For this exercise, transcribe all of the records exactly as given.

=== Input records ===

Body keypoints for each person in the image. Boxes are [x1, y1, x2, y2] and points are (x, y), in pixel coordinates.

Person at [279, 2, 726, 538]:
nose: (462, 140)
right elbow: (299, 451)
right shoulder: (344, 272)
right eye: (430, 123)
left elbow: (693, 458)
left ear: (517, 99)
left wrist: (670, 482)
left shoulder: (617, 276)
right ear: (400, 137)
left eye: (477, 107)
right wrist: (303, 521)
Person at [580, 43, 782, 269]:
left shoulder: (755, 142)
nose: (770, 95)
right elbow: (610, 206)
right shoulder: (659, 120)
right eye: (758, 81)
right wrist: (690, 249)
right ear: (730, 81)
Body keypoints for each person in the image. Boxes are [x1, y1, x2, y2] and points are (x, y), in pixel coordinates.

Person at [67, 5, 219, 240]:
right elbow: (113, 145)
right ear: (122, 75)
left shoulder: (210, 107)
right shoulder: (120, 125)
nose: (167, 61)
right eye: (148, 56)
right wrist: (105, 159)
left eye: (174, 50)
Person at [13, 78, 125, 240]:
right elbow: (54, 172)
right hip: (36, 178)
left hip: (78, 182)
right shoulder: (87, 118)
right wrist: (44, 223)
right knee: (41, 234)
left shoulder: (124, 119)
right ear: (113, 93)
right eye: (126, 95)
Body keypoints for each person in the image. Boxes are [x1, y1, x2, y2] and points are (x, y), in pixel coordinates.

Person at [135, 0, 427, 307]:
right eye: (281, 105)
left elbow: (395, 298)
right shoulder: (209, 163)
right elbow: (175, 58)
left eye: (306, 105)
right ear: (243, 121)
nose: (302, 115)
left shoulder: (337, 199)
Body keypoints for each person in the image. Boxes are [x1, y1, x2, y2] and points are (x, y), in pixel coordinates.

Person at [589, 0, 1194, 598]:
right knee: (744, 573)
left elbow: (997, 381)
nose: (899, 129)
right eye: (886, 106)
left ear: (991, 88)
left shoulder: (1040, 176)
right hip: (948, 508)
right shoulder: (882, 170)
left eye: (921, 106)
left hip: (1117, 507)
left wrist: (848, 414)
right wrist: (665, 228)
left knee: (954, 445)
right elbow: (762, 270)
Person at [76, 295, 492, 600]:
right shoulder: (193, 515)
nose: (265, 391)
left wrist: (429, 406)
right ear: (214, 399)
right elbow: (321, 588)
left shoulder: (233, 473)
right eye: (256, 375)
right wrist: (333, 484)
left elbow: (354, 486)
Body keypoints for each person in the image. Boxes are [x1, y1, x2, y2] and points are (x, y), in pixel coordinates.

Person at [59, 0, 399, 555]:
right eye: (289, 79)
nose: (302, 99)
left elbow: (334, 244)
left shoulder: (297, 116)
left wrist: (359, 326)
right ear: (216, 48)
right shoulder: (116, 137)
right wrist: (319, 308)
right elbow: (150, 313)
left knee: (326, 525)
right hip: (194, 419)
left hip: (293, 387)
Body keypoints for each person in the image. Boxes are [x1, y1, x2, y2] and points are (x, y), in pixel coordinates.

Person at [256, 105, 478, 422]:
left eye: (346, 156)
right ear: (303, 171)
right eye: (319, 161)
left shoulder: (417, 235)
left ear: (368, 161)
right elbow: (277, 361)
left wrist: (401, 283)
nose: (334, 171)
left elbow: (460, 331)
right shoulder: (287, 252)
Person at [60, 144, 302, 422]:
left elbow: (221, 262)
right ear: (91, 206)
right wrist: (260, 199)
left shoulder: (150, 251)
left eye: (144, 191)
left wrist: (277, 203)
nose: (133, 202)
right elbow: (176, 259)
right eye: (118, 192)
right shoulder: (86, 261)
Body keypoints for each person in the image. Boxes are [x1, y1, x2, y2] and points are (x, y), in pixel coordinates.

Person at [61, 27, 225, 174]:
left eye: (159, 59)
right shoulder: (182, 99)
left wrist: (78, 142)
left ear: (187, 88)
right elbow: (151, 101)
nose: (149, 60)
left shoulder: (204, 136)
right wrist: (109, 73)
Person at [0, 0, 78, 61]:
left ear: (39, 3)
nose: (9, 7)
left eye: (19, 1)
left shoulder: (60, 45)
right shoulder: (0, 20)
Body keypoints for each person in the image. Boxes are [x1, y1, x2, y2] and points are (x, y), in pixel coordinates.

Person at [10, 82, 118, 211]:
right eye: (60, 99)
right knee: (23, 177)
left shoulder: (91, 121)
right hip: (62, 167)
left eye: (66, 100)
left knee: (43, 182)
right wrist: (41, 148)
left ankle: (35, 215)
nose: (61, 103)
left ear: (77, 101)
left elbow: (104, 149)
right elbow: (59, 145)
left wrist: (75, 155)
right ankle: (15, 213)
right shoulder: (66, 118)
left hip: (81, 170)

===

_Expected answer_
Body keypoints for each person in the image. Boxes are [x1, y1, x2, y2] and points are (x, y), in pixel coordinates.

Person at [279, 2, 726, 538]:
nose: (462, 140)
right elbow: (299, 451)
right shoulder: (344, 272)
right eye: (430, 123)
left elbow: (693, 458)
left ear: (517, 99)
left wrist: (670, 482)
left shoulder: (617, 276)
right ear: (400, 137)
left eye: (477, 107)
right wrist: (303, 521)
Person at [580, 43, 782, 269]:
left shoulder: (755, 142)
nose: (770, 95)
right elbow: (610, 206)
right shoulder: (659, 120)
right eye: (758, 81)
right wrist: (690, 249)
right ear: (730, 81)
Body keypoints for each person in the image. Boxes are [x1, y1, x2, y2] and points are (x, y), in pixel coordinates.

Person at [67, 5, 219, 240]:
right elbow: (113, 145)
right ear: (122, 75)
left shoulder: (210, 107)
right shoulder: (120, 125)
nose: (167, 61)
right eye: (148, 56)
right wrist: (105, 159)
left eye: (174, 50)
Person at [13, 78, 125, 240]:
right elbow: (54, 172)
right hip: (36, 178)
left hip: (78, 182)
right shoulder: (87, 118)
right wrist: (44, 223)
right knee: (41, 234)
left shoulder: (124, 119)
right ear: (113, 93)
right eye: (126, 95)
Body keypoints for each person in the image. Boxes are [x1, y1, x2, y2] and points are (x, y), in pixel coordinates.

Person at [135, 0, 427, 307]:
right eye: (281, 105)
left elbow: (395, 298)
right shoulder: (209, 163)
right elbow: (175, 58)
left eye: (306, 105)
right ear: (243, 121)
nose: (302, 115)
left shoulder: (337, 199)
Body keypoints for each person in the image. Boxes are [x1, y1, x2, y2] and points are (x, y), in pixel coordinates.

Person at [589, 0, 1194, 598]:
right knee: (744, 573)
left elbow: (997, 381)
nose: (899, 129)
right eye: (886, 106)
left ear: (991, 88)
left shoulder: (1040, 176)
right hip: (948, 508)
right shoulder: (882, 170)
left eye: (921, 106)
left hip: (1117, 507)
left wrist: (848, 414)
right wrist: (665, 228)
left knee: (954, 445)
right elbow: (762, 270)
Person at [76, 295, 492, 600]:
right shoulder: (193, 515)
nose: (265, 391)
left wrist: (429, 406)
right ear: (214, 399)
right elbow: (321, 588)
left shoulder: (233, 473)
right eye: (256, 375)
right wrist: (333, 484)
left elbow: (354, 486)
Body keypoints for each person in the image. Boxes are [x1, y1, x2, y2] and points are (x, y), in pixel coordinates.

Person at [59, 0, 399, 555]:
right eye: (289, 79)
nose: (302, 99)
left elbow: (334, 244)
left shoulder: (297, 116)
left wrist: (359, 326)
right ear: (216, 48)
right shoulder: (116, 137)
right wrist: (319, 308)
right elbow: (150, 313)
left knee: (326, 525)
right hip: (194, 419)
left hip: (293, 387)
Body keypoints for each person in the image. Boxes are [x1, y1, x2, y2] and points are (x, y), in pixel coordinates.

Person at [256, 105, 478, 422]:
left eye: (346, 156)
right ear: (303, 171)
right eye: (319, 161)
left shoulder: (417, 235)
left ear: (368, 161)
right elbow: (277, 361)
left wrist: (401, 283)
nose: (334, 171)
left elbow: (460, 331)
right shoulder: (287, 252)
Person at [60, 144, 302, 422]:
left elbow: (221, 262)
right ear: (91, 206)
right wrist: (260, 199)
left shoulder: (150, 251)
left eye: (144, 191)
left wrist: (277, 203)
nose: (133, 202)
right elbow: (176, 259)
right eye: (118, 192)
right shoulder: (86, 261)
Body keypoints for each person in the image. Boxes are [x1, y1, x2, y2] and points are (x, y), in pixel coordinates.

Person at [61, 27, 225, 174]:
left eye: (159, 59)
right shoulder: (182, 99)
left wrist: (78, 142)
left ear: (187, 88)
right elbow: (151, 101)
nose: (149, 60)
left shoulder: (204, 136)
right wrist: (109, 73)
Person at [0, 0, 78, 61]:
left ear: (39, 3)
nose: (9, 7)
left eye: (19, 1)
left shoulder: (60, 45)
right shoulder: (0, 20)
Body keypoints for each person in the image. Boxes are [x1, y1, x2, y2] and points are (x, y), in pixel coordinates.

Person at [10, 82, 118, 211]:
right eye: (60, 99)
right knee: (23, 177)
left shoulder: (91, 121)
right hip: (62, 167)
left eye: (66, 100)
left knee: (43, 182)
right wrist: (41, 148)
left ankle: (35, 215)
nose: (61, 103)
left ear: (77, 101)
left elbow: (104, 149)
right elbow: (59, 145)
left wrist: (75, 155)
right ankle: (15, 213)
right shoulder: (66, 118)
left hip: (81, 170)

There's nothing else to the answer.